Daniel era el dueño y el hombre que propuso el apadrinamiento a Adrián. Cuando entraron en la cafetería, algo había cambiado, los camareros no eran los mismos. Adrián se quedo mirando todo el recinto intentando encontrar a Daniel, miraba sin decir nada, cogido de la mano de su madre.

– ¿Y el señor Daniel, no está? – pregunto su madre, al camarero que había en la barra.

– No, señora, Daniel ya no está aquí.

– ¿Y donde lo podemos localizar?

– Bueno, el señor Daniel y su familia se han ido, hace tres meses vendieron el restaurante a mi padre. Se fueron creo yo que a Teruel, me parece que eran de por ahí.

– ¿No lo dirá en serio? – dijo ella un tanto sorprendida.

– Si señora, creo que Daniel estaba enfermo, así que se han ido al pueblo, nosotros no sabemos mucho, mi padre les compró el restaurante y poca cosa más.

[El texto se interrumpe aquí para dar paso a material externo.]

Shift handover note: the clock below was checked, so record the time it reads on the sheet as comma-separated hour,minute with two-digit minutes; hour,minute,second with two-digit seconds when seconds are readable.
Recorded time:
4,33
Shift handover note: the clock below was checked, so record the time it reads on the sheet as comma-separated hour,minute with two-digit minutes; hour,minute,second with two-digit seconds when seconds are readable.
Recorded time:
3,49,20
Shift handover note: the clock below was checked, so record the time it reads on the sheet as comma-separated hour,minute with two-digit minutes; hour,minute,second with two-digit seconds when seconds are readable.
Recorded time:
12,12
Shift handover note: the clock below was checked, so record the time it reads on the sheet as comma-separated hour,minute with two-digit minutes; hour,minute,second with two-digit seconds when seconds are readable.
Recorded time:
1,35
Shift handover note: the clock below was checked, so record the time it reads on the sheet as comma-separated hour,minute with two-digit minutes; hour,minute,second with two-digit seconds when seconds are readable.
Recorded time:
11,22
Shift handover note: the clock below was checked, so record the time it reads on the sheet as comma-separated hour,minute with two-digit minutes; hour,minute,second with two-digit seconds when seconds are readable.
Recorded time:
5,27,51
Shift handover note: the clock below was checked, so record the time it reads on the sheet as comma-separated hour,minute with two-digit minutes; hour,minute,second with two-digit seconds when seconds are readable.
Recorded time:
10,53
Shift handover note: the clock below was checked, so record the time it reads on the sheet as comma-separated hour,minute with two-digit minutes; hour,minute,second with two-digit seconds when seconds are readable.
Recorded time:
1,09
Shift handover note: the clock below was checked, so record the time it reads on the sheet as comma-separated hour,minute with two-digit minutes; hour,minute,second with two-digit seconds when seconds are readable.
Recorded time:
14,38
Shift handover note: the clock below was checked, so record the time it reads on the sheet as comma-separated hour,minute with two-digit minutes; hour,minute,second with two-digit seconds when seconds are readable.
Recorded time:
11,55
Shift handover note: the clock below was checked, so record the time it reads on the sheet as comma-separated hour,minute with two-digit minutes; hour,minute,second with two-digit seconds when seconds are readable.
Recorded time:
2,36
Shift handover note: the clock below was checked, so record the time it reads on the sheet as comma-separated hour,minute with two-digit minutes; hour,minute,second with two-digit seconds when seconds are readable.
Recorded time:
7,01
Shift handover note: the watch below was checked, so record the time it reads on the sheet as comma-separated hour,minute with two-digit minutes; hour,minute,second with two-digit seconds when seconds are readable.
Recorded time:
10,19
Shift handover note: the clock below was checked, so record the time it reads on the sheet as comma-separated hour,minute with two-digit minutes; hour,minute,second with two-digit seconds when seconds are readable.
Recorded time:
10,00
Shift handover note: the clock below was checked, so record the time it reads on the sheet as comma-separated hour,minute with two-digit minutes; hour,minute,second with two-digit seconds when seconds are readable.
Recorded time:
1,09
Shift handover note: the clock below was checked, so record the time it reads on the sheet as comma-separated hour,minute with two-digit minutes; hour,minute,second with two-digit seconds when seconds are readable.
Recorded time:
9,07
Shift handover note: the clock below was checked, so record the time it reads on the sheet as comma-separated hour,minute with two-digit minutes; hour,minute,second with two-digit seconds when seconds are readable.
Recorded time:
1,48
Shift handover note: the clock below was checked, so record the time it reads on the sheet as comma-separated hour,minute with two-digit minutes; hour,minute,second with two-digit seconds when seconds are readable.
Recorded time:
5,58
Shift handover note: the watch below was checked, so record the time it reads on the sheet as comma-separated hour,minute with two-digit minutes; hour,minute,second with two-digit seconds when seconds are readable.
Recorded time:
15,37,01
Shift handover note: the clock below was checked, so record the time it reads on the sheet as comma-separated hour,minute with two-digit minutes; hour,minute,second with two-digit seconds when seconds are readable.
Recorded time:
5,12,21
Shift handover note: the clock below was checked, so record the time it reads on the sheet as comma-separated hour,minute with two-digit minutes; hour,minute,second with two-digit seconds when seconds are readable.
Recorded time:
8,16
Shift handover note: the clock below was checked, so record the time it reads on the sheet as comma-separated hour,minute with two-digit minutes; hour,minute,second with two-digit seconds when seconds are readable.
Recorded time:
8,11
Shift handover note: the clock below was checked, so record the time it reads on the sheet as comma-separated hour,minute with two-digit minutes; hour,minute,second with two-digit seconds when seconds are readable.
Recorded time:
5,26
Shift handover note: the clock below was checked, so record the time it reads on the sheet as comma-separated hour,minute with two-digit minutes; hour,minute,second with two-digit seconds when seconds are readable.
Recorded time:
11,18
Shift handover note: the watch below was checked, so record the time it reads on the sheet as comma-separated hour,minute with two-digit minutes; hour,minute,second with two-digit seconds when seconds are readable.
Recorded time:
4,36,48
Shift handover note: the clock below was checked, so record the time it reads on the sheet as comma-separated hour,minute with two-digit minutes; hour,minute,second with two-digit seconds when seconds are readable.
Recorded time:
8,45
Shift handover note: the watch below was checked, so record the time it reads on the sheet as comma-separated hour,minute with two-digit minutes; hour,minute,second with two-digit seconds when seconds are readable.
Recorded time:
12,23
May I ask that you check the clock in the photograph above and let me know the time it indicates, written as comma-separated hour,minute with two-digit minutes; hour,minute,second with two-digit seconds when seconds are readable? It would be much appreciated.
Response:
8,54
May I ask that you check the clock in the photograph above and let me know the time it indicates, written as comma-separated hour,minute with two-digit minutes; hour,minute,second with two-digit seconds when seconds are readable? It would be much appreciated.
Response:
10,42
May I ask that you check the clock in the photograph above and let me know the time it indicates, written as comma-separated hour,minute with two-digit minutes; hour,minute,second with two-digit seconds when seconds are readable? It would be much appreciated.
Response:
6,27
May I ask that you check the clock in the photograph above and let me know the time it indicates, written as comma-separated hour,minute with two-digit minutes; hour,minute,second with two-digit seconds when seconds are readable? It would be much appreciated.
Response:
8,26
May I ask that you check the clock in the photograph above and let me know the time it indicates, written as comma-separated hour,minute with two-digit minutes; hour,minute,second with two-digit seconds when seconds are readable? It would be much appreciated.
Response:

Entonces Adrián, todo efusivo se acerco a la barra intentando hacer que el camarero se fijara en él, ya que por su altura no podía verlo desde detrás de la barra. Y con una voz trémula y nerviosa les pregunto:- ¿Oiga, oigo, aquí, sabe donde están los perritos? – Adrián hacía verdaderos esfuerzos para alcanzar la altura de la barra para que el camarero lo viera. El camarero se acerco hacía la barra y miró hacía el suelo, allí estaba Adrián, desconsolado, y a punto de llorar.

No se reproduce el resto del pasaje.